KBR, Jakarta - LSM Migrant Care menganggap Badan Nasional Penempatan dan Perlindungan Tenaga Kerja Indonesia (BNP2TKI) ikut melanggengkan budaya eksploitasi terhadap Tenaga Kerja Indonesia. Padahal badan itu seharusnya berperan menaungi kepentingan TKI
Direktur Eksekutif Migrant Care, Anis Hidayah, merasa BNP2TKI sama sekali tidak mendorong reformasi kesejahteraan TKI. Anis menyampaikan hal ini saat ditemui di gedung Komisi Pemberantasan Korupsi (KPK).
"BNP2TKI melanggengkan apa yang terjadi pada era sebelumnya. Jadi rezim eksploitasi yang berlangsung pada tahun 1986, ketika mulai ditetapkan ada pengelolaan kepulangan TKI itulah dilanjutkan oleh rezin BNP2TKI,” tuding Anis.
Anis menilai bahwa kasus pemerasan TKI ini tidak hanya melibatkan BNP2TKI, tapi juga banyak institusi lain. Anis berharap pihak-pihak ini ditelusuri peran dan kebijakannya.
"Saya kira melibatkan banyak institusi, karena sejarah pengelolaan terminal TKI juga dikelola oleh banyak pihak. Mulai dari polisi, TNI, Angkasa Pura II. Kemudian APJATI, Kemenakertrans, BNP2TKI," kata Anis.
Menurut Anis, kasus eksploitasi TKI ini sudah terjadi sejak tahun 1986, dengan tingkat kasus pemerasan menimpa hampir setengah dari 800 orang TKI yang tiba setiap harinya. Akan tetapi, kasus eksploitasi TKI ini tidak pernah disentuh ataupun direspon banyak pihak, meskipun Anis mengaku pihak Migrant Care sudah berulang kali berusaha melakukan advokasi.
Anis menghitung ada sekitar 10 modus yang biasa digunakan untuk memeras TKI, mulai dari meminta uang untuk jasa porter, hingga memaksa TKI untuk menukar mata uang asing yang dimilikinya dengan nilai tukar yang rendah.
Migrant Care, Rabu (6/8) siang tadi, datang ke KPK untuk menggabungkan data tentang pemerasan TKI dan data advokasi yang sudah dilakukan Migrant Care.

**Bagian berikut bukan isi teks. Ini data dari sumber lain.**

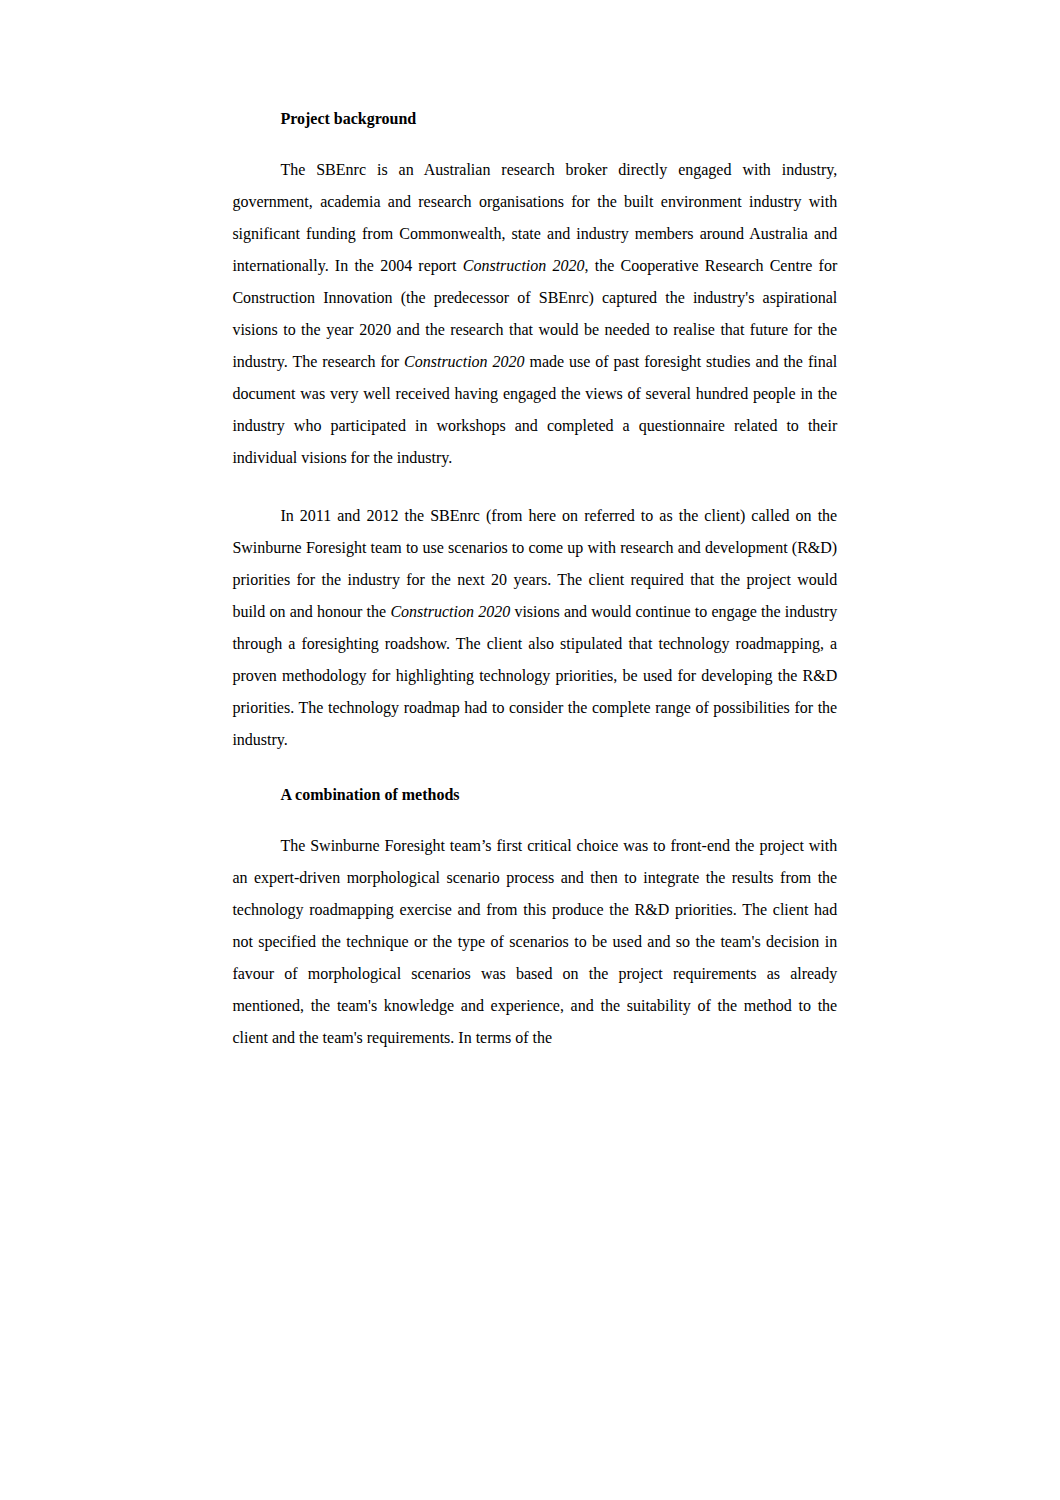Project background
The SBEnrc is an Australian research broker directly engaged with industry, government, academia and research organisations for the built environment industry with significant funding from Commonwealth, state and industry members around Australia and internationally. In the 2004 report Construction 2020, the Cooperative Research Centre for Construction Innovation (the predecessor of SBEnrc) captured the industry's aspirational visions to the year 2020 and the research that would be needed to realise that future for the industry. The research for Construction 2020 made use of past foresight studies and the final document was very well received having engaged the views of several hundred people in the industry who participated in workshops and completed a questionnaire related to their individual visions for the industry.
In 2011 and 2012 the SBEnrc (from here on referred to as the client) called on the Swinburne Foresight team to use scenarios to come up with research and development (R&D) priorities for the industry for the next 20 years. The client required that the project would build on and honour the Construction 2020 visions and would continue to engage the industry through a foresighting roadshow. The client also stipulated that technology roadmapping, a proven methodology for highlighting technology priorities, be used for developing the R&D priorities. The technology roadmap had to consider the complete range of possibilities for the industry.
A combination of methods
The Swinburne Foresight team’s first critical choice was to front-end the project with an expert-driven morphological scenario process and then to integrate the results from the technology roadmapping exercise and from this produce the R&D priorities. The client had not specified the technique or the type of scenarios to be used and so the team's decision in favour of morphological scenarios was based on the project requirements as already mentioned, the team's knowledge and experience, and the suitability of the method to the client and the team's requirements. In terms of the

Selain membawa data, Migrant Care dan KPK juga akan mendiskusikan advokasi strategis untuk membongkar praktik korupsi dan kolusi pada prosedur penerimaan TKIke depannya.
Pertemuan antara Migrant Care dan KPK ini merupakan bentuk tindak lanjut dari inspeksi mendadak (sidak) yang dilakukan KPK di Bandara Soekarno-Hatta pada 26 Juli 2014 kemarin.